After a breakup, rudderless millennial Jane hires a team of Gen-Z consultants to reinvent her life. But what begins as a makeover soon spirals into a sharp social media satire about image, app culture, and the cost of becoming someone else.
Director: Matt Eames
Writer: Matt Eames
Producer: Federica Mary Lai
Cast: Jessica DiGiovanni, Sophia Lucia Parola, Jocelyn Weisman
Review: Ouch Magazine/ r.m
In an age where every insecurity can be monetized and every life crisis answered with a subscription service, DEEPFAKE finds its target with remarkable precision. This darkly comic satire begins as a quirky exploration of loneliness before morphing into something far more unsettling: a cautionary tale about outsourcing not just our relationships, but our identities.
Centered on the increasingly isolated Jane Kittering, DEEPFAKE follows a woman reeling from a painful breakup and alienated from her social circle. Seeking refuge in the familiar glow of her phone screen, Jane discovers a best-friend delivery app and orders Zoe, a flesh-and-blood companion who arrives equipped with endless empathy, encouragement, and emotional support. The premise is absurd enough to generate laughs, but the film quickly reveals a deeper interest in the modern desire to replace messy human relationships with frictionless convenience.
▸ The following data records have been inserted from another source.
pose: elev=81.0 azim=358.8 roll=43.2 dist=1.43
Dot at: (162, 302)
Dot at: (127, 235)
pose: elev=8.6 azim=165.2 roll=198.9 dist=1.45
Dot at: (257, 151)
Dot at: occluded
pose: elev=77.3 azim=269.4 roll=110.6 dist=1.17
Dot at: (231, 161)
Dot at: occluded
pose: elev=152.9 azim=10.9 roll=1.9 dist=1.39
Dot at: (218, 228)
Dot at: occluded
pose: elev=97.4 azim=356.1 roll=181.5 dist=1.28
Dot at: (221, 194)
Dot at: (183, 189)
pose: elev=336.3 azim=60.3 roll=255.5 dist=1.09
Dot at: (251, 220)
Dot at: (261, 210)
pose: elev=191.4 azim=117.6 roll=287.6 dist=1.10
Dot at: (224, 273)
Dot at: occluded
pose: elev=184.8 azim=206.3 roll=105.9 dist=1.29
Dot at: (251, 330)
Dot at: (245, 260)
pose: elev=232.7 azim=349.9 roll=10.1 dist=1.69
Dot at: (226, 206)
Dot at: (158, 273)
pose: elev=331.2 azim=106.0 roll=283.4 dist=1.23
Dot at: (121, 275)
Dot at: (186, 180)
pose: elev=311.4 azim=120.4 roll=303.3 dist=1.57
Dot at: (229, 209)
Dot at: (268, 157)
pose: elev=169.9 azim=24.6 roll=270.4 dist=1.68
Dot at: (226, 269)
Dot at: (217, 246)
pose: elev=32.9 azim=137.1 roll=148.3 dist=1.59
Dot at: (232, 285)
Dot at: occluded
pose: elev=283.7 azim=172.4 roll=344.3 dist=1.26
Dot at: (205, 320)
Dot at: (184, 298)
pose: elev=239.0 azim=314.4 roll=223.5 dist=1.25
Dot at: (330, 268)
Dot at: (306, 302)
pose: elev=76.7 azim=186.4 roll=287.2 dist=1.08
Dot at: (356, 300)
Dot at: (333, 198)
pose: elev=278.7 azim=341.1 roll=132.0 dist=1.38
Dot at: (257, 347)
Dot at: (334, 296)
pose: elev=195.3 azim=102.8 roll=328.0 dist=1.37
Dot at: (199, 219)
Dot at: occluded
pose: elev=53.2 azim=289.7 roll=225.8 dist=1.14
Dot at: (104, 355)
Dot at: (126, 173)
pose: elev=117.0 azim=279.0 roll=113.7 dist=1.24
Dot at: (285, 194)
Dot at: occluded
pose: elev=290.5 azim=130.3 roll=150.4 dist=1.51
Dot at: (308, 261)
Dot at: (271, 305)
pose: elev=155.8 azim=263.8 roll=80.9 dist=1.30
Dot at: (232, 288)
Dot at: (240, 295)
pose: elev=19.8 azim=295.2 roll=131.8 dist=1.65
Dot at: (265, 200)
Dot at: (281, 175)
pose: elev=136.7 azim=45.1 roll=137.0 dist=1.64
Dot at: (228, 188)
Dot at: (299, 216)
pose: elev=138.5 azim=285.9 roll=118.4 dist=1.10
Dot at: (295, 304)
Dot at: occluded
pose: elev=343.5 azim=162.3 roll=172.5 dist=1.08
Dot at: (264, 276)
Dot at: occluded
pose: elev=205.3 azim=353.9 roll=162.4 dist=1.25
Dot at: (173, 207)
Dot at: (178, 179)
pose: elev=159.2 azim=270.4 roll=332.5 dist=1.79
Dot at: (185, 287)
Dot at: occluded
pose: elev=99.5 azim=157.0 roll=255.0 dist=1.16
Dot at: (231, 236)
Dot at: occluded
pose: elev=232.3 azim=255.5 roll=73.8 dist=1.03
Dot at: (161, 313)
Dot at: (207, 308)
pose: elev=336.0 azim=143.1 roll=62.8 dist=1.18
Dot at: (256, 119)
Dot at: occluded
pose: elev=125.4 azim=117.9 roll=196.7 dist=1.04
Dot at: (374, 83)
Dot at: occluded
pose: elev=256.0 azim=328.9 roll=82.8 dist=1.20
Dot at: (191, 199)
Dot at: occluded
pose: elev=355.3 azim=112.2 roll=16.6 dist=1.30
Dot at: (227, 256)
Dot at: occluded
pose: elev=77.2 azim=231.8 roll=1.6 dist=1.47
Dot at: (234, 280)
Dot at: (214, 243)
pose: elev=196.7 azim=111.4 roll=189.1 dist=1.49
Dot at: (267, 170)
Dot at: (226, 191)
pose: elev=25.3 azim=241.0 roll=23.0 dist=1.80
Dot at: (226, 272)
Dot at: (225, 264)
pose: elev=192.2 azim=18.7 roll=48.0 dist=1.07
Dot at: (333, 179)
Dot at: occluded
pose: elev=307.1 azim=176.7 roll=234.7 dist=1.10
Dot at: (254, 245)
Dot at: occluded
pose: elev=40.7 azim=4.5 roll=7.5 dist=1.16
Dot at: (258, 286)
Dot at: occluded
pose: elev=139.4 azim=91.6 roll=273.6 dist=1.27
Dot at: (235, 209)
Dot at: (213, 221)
The story takes a darker turn with the arrival of London, a hyper-online image consultant whose brand of self-improvement blends influencer culture, lifestyle coaching, and psychological manipulation. Through London, DEEPFAKE delivers its sharpest observations about the relentless pressures of social media aesthetics. What begins with wardrobe recommendations and skincare tips soon evolves into a complete reconstruction of Jane's appearance, behavior, and sense of self. The transformation is simultaneously hilarious and horrifying, exposing the impossible standards generated by algorithm-driven culture.
What makes DEEPFAKE particularly effective is its refusal to treat technology as the sole villain. The apps thrive because they exploit vulnerabilities that already exist. Jane's loneliness, jealousy, and desperate need for validation feel painfully familiar. Rather than presenting a distant dystopian future, the film suggests that this reality is already here, hidden beneath sleek branding, intuitive interfaces, and promises of self-improvement.
The film's strongest moments emerge from its escalating absurdity. As London's ever-expanding entourage of assistants infiltrates every corner of Jane's life, the comedy acquires a distinctly nightmarish edge. The increasingly crowded world around Jane visually reinforces the film's central question: if every aspect of ourselves can be optimized, curated, and outsourced, what remains uniquely ours?
While some viewers may find the allegory somewhat heavy-handed, DEEPFAKE's satirical bite largely compensates for its lack of subtlety. Its observations about influencer culture, parasocial relationships, and the commodification of self-worth are often incisive and occasionally devastating. The screenplay understands that modern anxiety doesn't stem from technology alone, but from the seductive promise that technology can finally solve what makes us human.
By the time the credits roll, DEEPFAKE has evolved from a quirky breakup comedy into a chilling examination of identity in the digital age. Funny, uncomfortable, and eerily plausible, it leaves viewers with a lingering sense of unease—and perhaps the sudden urge to spend a little less time scrolling.